If you’re scrolling through your Facebook feed, which image is more likely to catch your eye?
Perhaps the image of the castle will intrigue strategy game enthusiasts. The letter tiles in the image with the elf will likely interest the word game audience. Maybe one of the images will perform better with a particular age group or gender. It’s possible that one image may generate more downloads, but the other attracts users who are more likely to stick with the app and spend money. Even after considering all of the information, we don’t really know for sure which picture will convert better as a Facebook ad.
Enter A/B testing.
Since we don’t know which image is best, we’ll run both! Facebook designed their ad platform so that you can test different pictures and calls to action in the same ad campaign. Some users will see one ad, while a mix of similar users in the same demographic will see the other. After you collect enough data points, you can make a reasonable decision about which ad is superior.
While modern online advertising platforms make A/B testing easier than ever, the practice of testing different ads has been around forever. I’m not telling you anything that every marketer doesn’t already know. Does every developer know it, though? More specifically, have they considered incorporating A/B testing, not into the app’s marketing, but into the app itself?
They usually haven’t. Here’s the process that most developers go through instead:
Let’s say you have a social networking app. You’ve built-in some basic analytics, and even integrated event logging to check for bottlenecks in the user on-boarding process. You release the app, get an initial burst of users, wait a few days to make sure you have enough data points, and then examine the event logging. Perhaps you discover that you lose the most users at the step where they have to upload a picture. You decide that users must be having a hard time choosing a picture on the spot, so you decide to give them an option to skip that step. They can always upload a profile picture later. You program the changes, test it, feel satisfied that everything is working, then submit your update to the App Store. Several days later, your update gets approved by Apple. You release the new update, wait a few days, then analyze the new results.
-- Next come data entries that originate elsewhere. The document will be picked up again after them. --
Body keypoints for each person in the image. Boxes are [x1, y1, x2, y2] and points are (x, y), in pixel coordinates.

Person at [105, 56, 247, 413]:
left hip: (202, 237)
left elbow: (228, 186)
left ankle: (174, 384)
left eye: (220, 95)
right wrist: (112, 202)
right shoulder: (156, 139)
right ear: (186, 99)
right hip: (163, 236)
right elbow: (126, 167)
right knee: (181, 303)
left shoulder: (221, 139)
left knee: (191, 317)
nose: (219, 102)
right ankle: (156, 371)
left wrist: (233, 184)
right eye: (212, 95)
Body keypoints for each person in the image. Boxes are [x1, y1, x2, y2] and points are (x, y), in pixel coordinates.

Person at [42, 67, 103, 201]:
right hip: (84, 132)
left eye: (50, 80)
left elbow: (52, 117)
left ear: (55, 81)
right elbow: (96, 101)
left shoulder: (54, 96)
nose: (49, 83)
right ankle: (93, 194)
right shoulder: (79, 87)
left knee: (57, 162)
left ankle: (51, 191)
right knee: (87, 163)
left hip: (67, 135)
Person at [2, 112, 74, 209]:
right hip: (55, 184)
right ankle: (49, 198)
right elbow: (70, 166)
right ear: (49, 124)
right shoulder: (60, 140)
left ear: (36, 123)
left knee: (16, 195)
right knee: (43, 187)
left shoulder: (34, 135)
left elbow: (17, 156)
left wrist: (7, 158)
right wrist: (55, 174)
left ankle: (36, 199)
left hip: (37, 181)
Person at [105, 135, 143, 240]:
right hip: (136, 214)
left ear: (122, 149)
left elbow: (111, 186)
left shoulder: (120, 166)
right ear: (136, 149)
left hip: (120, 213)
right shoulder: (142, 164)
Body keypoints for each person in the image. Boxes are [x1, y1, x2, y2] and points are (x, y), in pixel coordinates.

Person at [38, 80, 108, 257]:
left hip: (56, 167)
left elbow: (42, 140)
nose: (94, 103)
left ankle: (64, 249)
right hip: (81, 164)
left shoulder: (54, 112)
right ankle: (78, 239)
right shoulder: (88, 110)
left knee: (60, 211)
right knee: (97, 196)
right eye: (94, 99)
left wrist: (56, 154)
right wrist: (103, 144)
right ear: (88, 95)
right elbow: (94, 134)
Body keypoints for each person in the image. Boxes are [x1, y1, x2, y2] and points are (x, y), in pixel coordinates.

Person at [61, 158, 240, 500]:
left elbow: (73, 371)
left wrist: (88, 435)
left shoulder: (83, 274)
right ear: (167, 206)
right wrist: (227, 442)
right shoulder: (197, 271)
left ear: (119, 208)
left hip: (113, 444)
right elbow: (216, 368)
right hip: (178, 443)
There’s nothing particularly wrong with this process. It works, and it’s something you will inevitably have to do for unforeseen issues. With a little foresight, though, you can do things better with A/B testing. First, there’s the obvious improvement in time optimization. Waiting to collect data, programming changes, waiting on Apple’s approval process (which, kudos to Apple, is much shorter than it used to be), and then waiting to collect more data is quite a bit of waiting. If you set up A/B testing for your on-boarding, where a portion of your users experience different on-boarding mechanics, you can collect data once, then analyze a variety of user experiences. Once you decide on the optimal user on-boarding scenario, you can treat the majority of your users to that experience, and continue to test others ideas with a smaller audience. If your app draws information from a server, you can even adjust what portion of your users will experience different alternatives by editing your backend, which allows you to update your app to the optimal experience without waiting on Apple’s approval process.
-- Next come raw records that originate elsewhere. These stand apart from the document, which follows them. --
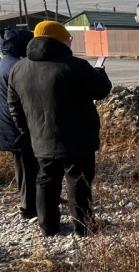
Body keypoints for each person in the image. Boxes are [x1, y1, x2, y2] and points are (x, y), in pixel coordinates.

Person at [7, 21, 112, 236]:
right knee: (78, 182)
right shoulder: (74, 65)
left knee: (45, 180)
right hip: (78, 138)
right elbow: (101, 90)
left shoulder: (18, 68)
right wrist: (100, 72)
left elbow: (14, 107)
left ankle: (48, 227)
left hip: (40, 138)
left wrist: (29, 133)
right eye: (68, 38)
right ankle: (82, 227)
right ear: (58, 40)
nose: (70, 41)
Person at [0, 28, 37, 221]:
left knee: (28, 165)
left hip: (6, 123)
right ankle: (29, 207)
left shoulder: (4, 63)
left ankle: (41, 199)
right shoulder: (19, 67)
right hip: (17, 126)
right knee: (27, 166)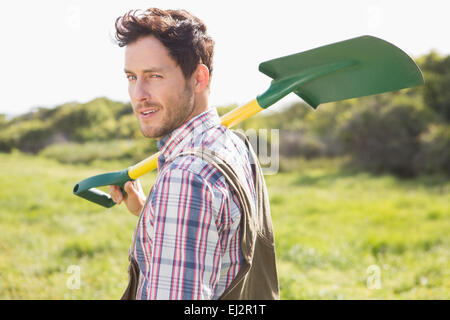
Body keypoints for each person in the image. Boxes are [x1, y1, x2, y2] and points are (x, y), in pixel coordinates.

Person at [109, 8, 279, 300]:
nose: (138, 94)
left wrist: (172, 204)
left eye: (154, 76)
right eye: (131, 77)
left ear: (199, 78)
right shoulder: (236, 145)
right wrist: (153, 213)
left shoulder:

In addition to the time savings, A/B testing allows you to run your trials against similar audiences. Your app brings in different sorts of organic users throughout its lifecycle. We will ignore users recruited from ads for now. The users who download your app in the first few days following its release are your friends and early adopters. These people are often more forgiving, especially if the early adopters feel like they have a tie to you, perhaps through a forum where you talked about your app with their community. The exception to consider is if Apple features your app. In that case, a huge majority of your incoming users have no vested stake in you and likely don’t have as much interest in your app in general. Don’t worry—getting featured is a good problem to have! Regardless of whether your initial users have a higher propensity or lower propensity to stay, they’re going to be different than the users that show up over the coming weeks, who find your app from referrals or search. These users will be different still from the users that download your app in the following months. As your App Store rank shifts, the split of organic users arriving from referrals and search will too. Logically, we know users that download your app because their friends told them to are going to be more likely to stick with it. If you test all of your changes in the app in sequential fashion, you’re not necessarily conducting your test with comparable users. This might lead you to conclude that a certain change improves user stickiness or monetizes better, when in reality, you’re just testing with different types of users.
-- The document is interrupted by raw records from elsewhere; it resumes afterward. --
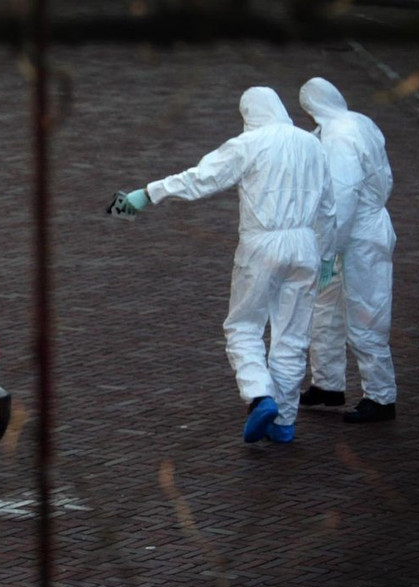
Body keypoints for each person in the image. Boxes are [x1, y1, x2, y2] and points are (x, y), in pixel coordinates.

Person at [117, 86, 336, 444]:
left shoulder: (248, 144)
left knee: (244, 326)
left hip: (262, 243)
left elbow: (201, 179)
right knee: (292, 335)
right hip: (305, 245)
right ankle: (284, 420)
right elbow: (328, 208)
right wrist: (326, 256)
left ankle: (260, 395)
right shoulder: (312, 145)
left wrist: (148, 194)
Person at [298, 77, 398, 424]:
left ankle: (381, 397)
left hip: (357, 236)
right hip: (355, 232)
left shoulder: (339, 135)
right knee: (325, 309)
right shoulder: (358, 122)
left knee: (366, 313)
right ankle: (327, 384)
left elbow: (343, 195)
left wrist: (328, 251)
It’s possible to overcome this issue by only looking at users you bring in from a certain ad network, as they will be relatively uniform on average. It’s still not a perfect approach, and doesn’t solve the issue with organic users, which are ideally the bulk of your users. Your best bet is to plan for the A/B test from the outset. Consider what variables you want to test, then save time as you collect data and craft the ideal app experience for your users.